Work to be completed> Output only the lines below from the one containing "index dip: (456, 638)" to the one containing "pinky tip: (119, 135)", exactly as written, both ends kept.

Records>

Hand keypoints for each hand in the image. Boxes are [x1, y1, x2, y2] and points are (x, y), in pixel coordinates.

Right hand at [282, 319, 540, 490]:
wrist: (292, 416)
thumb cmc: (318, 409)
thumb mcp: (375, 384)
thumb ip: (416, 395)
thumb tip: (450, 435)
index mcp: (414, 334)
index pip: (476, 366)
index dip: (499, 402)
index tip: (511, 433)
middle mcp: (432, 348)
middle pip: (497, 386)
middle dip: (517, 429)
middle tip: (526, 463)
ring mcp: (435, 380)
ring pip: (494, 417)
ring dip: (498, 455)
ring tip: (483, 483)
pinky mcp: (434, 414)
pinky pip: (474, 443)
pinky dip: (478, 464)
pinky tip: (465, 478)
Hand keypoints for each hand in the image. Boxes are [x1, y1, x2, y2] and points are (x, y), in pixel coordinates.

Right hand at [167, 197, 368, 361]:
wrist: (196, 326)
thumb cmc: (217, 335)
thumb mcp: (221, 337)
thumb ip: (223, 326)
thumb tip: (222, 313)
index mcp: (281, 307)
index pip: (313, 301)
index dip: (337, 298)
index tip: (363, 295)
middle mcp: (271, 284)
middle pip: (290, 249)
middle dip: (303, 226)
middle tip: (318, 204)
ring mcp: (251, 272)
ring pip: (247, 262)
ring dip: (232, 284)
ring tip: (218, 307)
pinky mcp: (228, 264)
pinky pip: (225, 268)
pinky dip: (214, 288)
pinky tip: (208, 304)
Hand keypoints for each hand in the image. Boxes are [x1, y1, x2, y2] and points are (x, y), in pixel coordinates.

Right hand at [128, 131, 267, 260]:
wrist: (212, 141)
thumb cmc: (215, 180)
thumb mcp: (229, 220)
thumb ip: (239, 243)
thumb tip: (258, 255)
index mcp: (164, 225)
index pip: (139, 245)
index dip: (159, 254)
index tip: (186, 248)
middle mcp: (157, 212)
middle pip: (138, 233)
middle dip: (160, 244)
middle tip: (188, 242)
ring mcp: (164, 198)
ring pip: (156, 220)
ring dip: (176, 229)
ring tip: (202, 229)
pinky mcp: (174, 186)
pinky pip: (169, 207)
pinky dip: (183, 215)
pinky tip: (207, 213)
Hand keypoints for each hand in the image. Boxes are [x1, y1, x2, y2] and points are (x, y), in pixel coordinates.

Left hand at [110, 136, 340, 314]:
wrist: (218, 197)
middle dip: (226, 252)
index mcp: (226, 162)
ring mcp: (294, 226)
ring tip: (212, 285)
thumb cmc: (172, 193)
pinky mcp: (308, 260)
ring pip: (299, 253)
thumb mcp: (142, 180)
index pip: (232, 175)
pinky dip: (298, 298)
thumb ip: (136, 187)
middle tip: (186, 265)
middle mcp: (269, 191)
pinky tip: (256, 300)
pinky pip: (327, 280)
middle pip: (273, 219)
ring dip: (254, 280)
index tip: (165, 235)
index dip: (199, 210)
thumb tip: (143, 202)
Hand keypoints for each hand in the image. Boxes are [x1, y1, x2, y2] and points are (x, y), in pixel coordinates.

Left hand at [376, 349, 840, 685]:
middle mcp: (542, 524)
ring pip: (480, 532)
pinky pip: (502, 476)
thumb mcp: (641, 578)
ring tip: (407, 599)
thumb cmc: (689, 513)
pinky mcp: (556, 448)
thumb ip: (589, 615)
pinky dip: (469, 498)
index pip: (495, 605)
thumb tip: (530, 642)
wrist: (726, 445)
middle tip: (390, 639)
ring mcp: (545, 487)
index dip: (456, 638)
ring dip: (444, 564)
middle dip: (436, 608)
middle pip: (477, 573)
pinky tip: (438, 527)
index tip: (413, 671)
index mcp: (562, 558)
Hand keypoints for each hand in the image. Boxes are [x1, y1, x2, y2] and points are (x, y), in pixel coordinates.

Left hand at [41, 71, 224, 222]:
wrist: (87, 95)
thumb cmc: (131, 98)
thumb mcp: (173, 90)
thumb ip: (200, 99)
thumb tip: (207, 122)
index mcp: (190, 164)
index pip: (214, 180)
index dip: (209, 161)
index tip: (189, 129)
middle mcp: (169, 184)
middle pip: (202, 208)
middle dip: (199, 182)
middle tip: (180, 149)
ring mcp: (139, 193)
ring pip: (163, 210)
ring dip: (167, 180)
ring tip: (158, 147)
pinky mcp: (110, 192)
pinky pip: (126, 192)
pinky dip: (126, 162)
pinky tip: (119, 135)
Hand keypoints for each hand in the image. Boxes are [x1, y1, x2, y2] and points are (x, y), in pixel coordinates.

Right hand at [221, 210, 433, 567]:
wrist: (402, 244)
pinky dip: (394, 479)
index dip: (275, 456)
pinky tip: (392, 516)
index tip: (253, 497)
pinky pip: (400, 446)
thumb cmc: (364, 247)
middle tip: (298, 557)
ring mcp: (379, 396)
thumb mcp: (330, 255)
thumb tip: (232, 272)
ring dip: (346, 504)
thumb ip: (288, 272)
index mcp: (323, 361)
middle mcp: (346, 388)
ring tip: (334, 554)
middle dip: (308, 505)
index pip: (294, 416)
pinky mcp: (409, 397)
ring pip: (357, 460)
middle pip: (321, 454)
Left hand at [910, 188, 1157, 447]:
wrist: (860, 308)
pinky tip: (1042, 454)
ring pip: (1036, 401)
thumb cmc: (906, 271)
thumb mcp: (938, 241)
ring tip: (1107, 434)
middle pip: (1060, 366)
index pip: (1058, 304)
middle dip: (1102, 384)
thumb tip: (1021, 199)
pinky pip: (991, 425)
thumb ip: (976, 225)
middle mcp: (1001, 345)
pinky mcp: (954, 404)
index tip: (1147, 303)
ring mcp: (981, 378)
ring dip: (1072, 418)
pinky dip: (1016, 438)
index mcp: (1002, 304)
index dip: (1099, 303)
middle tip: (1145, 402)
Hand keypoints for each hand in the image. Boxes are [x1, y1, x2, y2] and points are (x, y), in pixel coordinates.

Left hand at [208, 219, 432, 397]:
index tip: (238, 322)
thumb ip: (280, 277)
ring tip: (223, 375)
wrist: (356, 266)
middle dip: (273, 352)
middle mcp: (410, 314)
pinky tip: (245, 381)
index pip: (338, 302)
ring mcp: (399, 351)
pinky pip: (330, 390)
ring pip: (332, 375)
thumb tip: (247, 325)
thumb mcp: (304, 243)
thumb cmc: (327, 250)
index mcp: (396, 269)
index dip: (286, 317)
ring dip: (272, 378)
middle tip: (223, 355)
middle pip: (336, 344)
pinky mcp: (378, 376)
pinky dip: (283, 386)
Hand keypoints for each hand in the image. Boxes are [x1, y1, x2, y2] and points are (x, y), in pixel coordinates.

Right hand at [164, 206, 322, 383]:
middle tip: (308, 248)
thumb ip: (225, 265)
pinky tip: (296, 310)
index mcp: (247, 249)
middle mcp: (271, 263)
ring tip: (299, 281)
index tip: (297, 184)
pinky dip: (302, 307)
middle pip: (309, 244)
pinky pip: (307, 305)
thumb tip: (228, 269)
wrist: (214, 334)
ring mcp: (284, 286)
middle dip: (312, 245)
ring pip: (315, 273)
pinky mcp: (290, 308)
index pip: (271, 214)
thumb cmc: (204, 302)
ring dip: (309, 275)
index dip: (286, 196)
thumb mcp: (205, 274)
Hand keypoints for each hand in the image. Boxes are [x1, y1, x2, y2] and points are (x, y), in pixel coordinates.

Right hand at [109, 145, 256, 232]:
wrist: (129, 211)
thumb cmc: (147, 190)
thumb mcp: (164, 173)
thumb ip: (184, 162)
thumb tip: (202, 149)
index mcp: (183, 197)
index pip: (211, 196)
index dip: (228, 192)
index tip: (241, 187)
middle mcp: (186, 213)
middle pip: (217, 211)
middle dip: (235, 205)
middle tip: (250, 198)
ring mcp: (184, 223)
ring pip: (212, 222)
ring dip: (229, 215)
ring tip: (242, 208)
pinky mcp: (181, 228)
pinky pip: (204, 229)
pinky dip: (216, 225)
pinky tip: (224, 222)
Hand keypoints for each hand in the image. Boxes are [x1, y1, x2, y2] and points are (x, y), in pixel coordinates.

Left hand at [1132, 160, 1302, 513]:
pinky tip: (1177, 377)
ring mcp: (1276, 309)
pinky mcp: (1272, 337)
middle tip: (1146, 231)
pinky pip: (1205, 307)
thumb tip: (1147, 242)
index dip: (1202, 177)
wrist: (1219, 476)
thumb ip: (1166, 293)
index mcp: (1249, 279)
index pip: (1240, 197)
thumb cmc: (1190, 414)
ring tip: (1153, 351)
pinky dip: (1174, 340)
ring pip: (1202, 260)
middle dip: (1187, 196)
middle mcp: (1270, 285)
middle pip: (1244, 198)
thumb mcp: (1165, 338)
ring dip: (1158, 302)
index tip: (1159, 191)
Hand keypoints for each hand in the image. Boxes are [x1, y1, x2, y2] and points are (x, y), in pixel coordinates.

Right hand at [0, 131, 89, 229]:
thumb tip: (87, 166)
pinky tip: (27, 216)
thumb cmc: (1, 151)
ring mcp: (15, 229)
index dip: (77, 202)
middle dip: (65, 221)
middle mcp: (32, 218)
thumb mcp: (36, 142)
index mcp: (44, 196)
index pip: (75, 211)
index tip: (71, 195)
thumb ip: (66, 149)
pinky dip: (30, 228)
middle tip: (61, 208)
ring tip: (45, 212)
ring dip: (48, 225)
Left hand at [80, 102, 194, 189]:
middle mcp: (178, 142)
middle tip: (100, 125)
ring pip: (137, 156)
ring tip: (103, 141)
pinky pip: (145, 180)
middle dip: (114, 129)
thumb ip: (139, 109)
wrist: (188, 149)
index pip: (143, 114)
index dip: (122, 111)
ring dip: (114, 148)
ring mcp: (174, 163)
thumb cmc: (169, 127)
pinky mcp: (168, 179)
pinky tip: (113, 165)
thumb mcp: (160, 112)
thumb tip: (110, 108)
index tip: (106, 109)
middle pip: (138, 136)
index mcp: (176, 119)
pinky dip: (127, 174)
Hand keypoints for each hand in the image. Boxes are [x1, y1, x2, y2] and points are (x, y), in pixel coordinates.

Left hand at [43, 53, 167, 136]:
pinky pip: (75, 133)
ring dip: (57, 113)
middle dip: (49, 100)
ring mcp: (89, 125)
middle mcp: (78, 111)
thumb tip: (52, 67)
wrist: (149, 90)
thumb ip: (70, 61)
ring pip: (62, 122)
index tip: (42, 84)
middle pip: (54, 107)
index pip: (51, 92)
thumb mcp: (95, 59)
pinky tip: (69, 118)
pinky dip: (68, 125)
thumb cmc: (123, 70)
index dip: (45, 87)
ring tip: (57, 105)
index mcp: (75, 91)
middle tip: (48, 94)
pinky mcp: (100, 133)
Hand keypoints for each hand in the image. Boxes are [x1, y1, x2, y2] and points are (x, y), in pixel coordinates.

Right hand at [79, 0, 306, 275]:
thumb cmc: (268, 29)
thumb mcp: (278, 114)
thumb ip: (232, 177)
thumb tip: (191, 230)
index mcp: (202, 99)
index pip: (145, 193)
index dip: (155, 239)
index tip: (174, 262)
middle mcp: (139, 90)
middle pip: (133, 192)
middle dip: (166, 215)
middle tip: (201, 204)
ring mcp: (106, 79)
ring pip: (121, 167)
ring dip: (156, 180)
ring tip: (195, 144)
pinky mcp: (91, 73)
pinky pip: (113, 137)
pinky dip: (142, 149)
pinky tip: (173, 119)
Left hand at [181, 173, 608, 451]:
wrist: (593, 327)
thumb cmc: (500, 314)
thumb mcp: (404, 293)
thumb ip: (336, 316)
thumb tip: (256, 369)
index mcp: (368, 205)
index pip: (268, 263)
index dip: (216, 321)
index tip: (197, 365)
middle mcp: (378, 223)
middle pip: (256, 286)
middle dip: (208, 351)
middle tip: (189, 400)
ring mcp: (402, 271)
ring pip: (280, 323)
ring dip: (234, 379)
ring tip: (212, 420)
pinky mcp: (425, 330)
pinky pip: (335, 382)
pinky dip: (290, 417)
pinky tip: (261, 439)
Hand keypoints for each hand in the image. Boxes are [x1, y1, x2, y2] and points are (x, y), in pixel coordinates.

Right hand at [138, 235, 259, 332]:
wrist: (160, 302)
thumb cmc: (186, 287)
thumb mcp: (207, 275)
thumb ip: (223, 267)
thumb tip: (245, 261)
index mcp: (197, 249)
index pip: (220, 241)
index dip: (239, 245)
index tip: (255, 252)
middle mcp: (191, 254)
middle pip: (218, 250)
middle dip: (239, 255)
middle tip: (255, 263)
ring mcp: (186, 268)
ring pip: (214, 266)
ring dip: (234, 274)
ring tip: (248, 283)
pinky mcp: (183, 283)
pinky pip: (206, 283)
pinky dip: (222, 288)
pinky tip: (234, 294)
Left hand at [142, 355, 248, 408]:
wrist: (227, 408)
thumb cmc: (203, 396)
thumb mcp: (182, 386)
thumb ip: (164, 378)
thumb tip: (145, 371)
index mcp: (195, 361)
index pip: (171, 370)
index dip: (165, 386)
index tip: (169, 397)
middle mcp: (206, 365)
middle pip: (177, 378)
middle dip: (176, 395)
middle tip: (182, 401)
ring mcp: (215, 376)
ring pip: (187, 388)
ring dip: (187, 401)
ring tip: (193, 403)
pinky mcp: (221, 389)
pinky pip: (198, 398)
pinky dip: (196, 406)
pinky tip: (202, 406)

Exercise result>
index dip: (456, 638)
ring dip: (444, 564)
middle dip: (436, 608)
middle pip: (477, 573)
pinky tip: (438, 527)
index tip: (413, 671)
index mcp: (562, 558)
Hand keypoints for each hand in the image. Boxes are [x1, y1, x2, y2] and points are (x, y), in pixel coordinates.

Left hand at [41, 71, 224, 222]:
wrist: (87, 95)
thumb cmc: (131, 98)
thumb mcp: (173, 90)
thumb ip: (200, 99)
thumb tip: (207, 122)
index mcp: (190, 164)
index pip: (214, 180)
index dip: (209, 161)
index tip: (189, 129)
middle mcp: (169, 184)
middle pip: (202, 208)
middle dip: (199, 182)
middle tip: (180, 149)
ring mcp: (139, 193)
ring pip: (163, 210)
ring dip: (167, 180)
ring tip: (158, 147)
pinky mcp: (110, 192)
pinky pip: (126, 192)
pinky dip: (126, 162)
pinky tip: (119, 135)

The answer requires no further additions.